- Task brief -
Within the material below, filter for lines that hold the word "pixels".

- Provided information -

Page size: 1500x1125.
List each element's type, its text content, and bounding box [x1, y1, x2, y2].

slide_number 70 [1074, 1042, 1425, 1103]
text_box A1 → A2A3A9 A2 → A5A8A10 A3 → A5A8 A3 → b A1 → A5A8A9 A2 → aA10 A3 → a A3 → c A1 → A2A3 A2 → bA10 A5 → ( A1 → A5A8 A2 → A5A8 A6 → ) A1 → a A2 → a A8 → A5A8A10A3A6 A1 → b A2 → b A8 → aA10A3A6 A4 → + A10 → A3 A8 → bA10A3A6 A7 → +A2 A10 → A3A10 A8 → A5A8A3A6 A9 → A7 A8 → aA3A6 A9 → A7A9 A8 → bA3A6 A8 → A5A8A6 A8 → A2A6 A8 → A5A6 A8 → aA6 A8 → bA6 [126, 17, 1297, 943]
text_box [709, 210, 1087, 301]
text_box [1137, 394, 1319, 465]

* * *

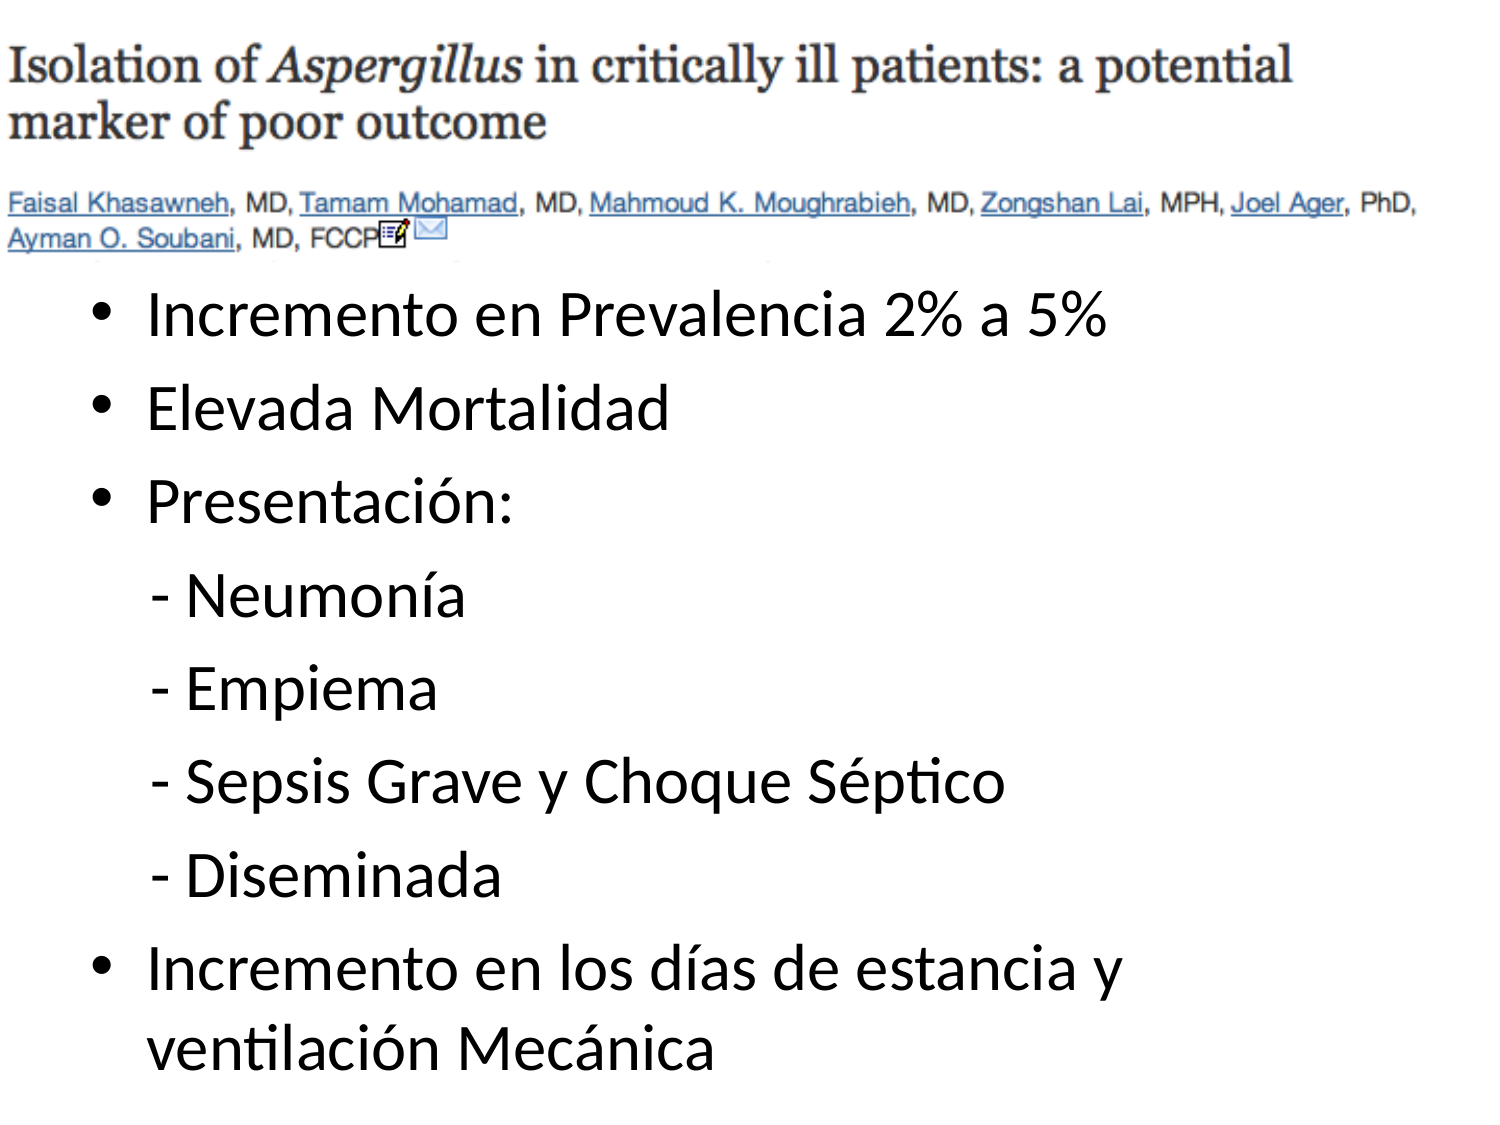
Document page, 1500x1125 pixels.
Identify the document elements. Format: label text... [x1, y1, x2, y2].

---

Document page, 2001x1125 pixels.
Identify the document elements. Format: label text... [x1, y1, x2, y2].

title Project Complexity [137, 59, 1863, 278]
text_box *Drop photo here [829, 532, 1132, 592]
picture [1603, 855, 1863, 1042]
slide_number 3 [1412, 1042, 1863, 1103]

- Answer section -
Document page, 1500x1125 pixels.
Document page, 2001x1125 pixels.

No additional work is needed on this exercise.